Es extraño cómo han cambiado las cosas en el transcurso de estos meses. A finales de agosto, cuando los niveles de vitamina D exceden los niveles recomendados y tres cuartos de España se van de vacaciones después de meses de parón forzoso, la frase más extendida por terrazas, plazas y redes es «estoy hasta el coño». Y claro, uno se pregunta cómo es posible si se supone que el estío es la fecha en la que, históricamente, mejor deberíamos estar, dueños de cuerpos dorados a la sal y una mente que, por fin, vuela lejos del fútbol y los atascos. Por supuesto que hay varias razones de peso para ello, pero la raíz del mal se encuentra en la imposibilidad de compartir.
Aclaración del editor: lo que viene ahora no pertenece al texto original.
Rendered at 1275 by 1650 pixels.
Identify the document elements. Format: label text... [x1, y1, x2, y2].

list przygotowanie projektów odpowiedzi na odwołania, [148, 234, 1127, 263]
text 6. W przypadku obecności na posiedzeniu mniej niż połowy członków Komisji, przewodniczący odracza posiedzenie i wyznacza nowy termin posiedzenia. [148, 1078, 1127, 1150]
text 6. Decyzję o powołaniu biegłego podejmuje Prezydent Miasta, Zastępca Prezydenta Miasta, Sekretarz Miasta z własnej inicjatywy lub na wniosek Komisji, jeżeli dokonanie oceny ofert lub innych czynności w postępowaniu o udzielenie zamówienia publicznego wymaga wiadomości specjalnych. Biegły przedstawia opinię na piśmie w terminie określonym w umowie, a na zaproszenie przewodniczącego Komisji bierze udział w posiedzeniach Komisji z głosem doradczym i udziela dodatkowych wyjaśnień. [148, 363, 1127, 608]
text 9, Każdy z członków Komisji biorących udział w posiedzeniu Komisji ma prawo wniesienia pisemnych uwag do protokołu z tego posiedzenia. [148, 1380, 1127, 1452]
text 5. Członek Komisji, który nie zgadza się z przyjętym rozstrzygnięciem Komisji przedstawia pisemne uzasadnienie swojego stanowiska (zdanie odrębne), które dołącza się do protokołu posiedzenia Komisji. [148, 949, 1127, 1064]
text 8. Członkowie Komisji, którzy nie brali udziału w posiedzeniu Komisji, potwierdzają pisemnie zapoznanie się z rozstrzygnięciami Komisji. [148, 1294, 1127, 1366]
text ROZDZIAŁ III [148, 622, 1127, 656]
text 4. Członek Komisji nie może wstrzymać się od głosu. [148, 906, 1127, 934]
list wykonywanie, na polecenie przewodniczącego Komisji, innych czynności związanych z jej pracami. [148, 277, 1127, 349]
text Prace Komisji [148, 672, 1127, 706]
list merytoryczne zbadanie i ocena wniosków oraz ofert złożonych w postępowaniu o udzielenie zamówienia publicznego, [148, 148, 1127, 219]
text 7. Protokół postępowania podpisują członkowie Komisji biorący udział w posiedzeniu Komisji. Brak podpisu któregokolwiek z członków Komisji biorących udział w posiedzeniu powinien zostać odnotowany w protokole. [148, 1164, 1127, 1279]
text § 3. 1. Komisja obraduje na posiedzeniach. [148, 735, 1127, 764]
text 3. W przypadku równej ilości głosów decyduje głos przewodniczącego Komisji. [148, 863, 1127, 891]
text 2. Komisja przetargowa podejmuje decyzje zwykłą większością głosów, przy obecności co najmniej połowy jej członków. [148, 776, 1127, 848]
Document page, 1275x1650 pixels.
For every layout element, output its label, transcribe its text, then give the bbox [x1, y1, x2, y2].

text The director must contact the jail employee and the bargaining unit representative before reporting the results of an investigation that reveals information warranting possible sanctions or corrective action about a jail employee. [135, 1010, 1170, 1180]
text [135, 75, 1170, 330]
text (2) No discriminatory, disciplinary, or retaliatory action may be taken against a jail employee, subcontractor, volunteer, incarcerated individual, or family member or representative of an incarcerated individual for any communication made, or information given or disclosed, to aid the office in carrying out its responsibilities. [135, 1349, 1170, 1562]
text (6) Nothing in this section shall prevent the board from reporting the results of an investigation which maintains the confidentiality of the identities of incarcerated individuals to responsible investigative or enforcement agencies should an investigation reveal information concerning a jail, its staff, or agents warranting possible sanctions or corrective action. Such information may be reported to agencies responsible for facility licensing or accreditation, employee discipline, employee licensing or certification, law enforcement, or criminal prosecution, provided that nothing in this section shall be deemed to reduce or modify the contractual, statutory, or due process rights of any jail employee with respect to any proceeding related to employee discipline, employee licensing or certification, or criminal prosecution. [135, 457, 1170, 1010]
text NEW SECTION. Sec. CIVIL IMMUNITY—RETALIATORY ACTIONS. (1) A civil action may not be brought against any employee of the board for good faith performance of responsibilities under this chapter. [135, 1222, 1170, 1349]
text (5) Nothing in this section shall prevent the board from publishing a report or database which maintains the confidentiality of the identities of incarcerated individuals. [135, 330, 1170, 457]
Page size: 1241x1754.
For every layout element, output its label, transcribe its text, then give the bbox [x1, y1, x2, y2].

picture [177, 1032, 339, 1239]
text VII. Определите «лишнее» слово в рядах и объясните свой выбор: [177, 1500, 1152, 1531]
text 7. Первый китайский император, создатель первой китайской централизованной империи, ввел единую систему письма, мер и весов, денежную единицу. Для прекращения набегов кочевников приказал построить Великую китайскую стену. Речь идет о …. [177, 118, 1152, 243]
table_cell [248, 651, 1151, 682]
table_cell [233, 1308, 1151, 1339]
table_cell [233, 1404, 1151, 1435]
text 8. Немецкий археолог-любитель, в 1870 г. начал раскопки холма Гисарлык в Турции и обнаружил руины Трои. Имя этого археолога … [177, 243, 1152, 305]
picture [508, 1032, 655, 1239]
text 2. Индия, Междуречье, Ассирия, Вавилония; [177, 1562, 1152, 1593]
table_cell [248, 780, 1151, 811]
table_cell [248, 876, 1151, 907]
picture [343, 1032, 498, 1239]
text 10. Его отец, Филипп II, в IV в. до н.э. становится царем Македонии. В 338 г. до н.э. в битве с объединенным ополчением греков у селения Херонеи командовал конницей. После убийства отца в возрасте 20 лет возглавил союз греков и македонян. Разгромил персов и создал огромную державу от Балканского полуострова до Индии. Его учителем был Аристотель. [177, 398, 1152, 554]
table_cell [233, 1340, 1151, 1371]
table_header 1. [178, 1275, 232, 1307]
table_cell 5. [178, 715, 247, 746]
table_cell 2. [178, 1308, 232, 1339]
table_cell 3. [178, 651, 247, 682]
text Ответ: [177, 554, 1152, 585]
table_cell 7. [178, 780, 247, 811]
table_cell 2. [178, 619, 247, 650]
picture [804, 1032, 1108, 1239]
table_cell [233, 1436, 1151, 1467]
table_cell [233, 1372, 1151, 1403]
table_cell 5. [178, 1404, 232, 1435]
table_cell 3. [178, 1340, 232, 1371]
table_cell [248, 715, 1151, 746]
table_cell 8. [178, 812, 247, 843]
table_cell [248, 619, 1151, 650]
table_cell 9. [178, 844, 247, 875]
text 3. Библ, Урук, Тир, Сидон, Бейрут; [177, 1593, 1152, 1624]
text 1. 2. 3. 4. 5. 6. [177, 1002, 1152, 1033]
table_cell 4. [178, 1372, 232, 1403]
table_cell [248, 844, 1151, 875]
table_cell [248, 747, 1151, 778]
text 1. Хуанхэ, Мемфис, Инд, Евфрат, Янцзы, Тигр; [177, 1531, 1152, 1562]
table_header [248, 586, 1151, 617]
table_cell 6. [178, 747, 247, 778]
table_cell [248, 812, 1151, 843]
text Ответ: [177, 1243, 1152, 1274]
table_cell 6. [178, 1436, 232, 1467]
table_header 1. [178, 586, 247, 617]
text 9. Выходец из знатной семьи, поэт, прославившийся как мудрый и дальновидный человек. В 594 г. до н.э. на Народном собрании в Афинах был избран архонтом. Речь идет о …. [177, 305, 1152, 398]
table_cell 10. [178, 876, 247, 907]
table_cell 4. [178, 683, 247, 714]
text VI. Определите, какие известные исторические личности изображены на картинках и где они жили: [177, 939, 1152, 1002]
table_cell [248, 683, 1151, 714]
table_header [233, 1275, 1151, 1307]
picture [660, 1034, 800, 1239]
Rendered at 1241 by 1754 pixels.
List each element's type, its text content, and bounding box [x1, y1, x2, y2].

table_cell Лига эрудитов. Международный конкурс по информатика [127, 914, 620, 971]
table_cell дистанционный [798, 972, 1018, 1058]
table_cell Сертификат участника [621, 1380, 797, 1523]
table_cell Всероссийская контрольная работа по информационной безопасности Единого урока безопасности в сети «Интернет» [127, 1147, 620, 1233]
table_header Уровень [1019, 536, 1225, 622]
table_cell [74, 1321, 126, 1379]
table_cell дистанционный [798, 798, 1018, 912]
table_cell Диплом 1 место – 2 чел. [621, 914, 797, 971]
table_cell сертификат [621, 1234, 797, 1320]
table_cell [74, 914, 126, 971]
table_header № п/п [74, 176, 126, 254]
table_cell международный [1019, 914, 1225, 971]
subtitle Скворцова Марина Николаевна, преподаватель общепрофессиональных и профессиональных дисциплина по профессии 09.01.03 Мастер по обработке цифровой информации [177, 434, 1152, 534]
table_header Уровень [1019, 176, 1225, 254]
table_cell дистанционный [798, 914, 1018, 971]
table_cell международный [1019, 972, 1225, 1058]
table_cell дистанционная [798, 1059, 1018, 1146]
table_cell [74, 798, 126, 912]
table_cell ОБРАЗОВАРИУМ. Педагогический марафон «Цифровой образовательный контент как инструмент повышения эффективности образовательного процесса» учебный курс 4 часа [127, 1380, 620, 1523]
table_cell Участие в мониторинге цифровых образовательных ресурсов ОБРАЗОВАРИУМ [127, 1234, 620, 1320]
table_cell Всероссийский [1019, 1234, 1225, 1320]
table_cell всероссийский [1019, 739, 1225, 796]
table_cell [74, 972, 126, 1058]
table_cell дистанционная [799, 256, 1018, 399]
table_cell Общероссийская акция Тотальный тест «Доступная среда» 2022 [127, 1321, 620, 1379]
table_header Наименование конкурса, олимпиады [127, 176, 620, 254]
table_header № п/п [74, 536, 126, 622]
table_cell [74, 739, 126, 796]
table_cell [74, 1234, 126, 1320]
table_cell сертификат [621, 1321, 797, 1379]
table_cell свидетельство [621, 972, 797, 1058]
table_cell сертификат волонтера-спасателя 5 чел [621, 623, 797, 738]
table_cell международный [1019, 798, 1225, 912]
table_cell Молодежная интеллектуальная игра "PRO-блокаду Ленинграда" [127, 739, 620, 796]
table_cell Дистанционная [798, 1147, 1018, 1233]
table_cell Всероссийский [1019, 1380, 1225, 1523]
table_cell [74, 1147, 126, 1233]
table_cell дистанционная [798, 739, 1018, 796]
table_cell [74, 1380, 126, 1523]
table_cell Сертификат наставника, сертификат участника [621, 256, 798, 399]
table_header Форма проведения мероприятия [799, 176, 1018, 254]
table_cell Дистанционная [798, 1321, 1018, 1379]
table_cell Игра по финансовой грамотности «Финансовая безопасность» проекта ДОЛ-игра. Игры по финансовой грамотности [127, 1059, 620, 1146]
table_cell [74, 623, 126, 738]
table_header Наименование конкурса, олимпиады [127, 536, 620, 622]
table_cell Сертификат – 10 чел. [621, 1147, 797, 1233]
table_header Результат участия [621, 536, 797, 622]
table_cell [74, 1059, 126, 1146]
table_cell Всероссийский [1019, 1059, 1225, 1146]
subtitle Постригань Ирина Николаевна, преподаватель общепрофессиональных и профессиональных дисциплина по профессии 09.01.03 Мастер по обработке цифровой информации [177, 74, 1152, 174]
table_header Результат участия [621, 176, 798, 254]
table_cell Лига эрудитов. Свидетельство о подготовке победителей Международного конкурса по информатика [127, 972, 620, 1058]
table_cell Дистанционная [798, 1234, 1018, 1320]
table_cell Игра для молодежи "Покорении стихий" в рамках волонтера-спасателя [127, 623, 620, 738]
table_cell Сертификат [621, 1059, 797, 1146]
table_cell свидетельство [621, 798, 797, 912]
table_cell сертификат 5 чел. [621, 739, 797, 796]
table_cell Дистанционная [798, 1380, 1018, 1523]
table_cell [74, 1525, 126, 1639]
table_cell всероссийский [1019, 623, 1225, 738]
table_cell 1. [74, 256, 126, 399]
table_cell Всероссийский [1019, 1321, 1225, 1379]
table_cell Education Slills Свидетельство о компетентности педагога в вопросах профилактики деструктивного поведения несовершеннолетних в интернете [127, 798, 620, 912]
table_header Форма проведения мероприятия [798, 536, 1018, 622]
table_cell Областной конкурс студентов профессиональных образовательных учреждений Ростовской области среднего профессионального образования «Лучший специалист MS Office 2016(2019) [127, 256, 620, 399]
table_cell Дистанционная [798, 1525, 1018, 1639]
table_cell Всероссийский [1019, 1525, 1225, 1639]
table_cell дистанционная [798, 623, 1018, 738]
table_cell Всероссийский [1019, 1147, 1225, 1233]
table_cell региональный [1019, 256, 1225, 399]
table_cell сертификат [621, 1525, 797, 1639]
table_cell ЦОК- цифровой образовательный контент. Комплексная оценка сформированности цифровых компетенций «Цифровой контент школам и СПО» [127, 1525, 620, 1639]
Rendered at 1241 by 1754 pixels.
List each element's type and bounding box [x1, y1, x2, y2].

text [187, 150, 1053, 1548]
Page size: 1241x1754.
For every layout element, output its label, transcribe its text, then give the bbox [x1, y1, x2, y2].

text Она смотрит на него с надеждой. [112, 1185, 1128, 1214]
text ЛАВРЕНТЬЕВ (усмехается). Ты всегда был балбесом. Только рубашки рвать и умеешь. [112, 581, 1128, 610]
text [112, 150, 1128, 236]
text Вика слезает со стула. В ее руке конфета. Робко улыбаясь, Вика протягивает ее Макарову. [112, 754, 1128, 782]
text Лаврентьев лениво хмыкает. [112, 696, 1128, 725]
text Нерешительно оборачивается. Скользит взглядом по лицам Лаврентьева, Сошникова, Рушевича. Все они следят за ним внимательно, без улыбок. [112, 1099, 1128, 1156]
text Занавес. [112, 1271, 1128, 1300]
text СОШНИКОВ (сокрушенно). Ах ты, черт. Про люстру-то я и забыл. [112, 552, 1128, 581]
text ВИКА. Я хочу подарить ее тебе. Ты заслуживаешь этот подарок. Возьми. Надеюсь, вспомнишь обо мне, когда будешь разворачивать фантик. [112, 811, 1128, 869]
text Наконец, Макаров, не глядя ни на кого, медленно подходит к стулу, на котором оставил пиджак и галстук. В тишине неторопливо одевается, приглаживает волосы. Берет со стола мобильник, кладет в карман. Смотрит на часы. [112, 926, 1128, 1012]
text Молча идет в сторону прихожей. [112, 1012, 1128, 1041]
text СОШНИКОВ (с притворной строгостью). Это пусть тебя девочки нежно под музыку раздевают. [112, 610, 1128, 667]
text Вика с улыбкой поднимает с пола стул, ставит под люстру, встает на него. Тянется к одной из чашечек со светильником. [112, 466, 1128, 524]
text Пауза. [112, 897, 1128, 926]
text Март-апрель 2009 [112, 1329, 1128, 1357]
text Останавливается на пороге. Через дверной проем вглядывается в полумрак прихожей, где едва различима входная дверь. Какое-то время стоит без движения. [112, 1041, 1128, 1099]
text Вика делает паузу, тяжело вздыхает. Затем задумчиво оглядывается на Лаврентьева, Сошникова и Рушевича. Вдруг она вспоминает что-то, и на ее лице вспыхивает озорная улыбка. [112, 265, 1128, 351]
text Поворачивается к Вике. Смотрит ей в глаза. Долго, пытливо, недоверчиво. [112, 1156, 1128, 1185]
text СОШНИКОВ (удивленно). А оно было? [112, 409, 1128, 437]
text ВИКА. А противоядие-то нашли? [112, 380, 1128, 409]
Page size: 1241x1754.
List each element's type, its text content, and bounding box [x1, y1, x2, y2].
Así es como llegamos a la conclusión de que lo que más nos apetece a día de hoy, más que echar un polvo, que también, o ponernos pelo, es probar el postre del de al lado, juntar los morros propios y ajenos en una bola de helado de turrón o una garrafa de vino, que nos escupan a la cara porque estamos hablando demasiado cerca, en la oreja o el pómulo, ¡da igual!, bailar, sí, bailar, muy apretados la canción de este no verano y abrazar a gente triste, a chicos pálidos vestidos de negro, a Abascal. Incluso la imagen del turulo comunitario se percibe como un vestigio del pasado a recuperar en este presente rancio.
A pesar de los reflujos vitales, la batalla que se libra en nuestro interior nos empuja a la soledad y la misantropía. Por un lado el miedo, por otro las ganas de que esto acabe de una puta vez. En medio, el «sólo se vive una vez» percibido como una frase de gimnasio cutre con sentido. Somos huérfanos sí, aunque también más conscientes de todas las cosas pequeñas que perdimos en el camino… y que se hacen entre dos. Más ya se considera gang-bang.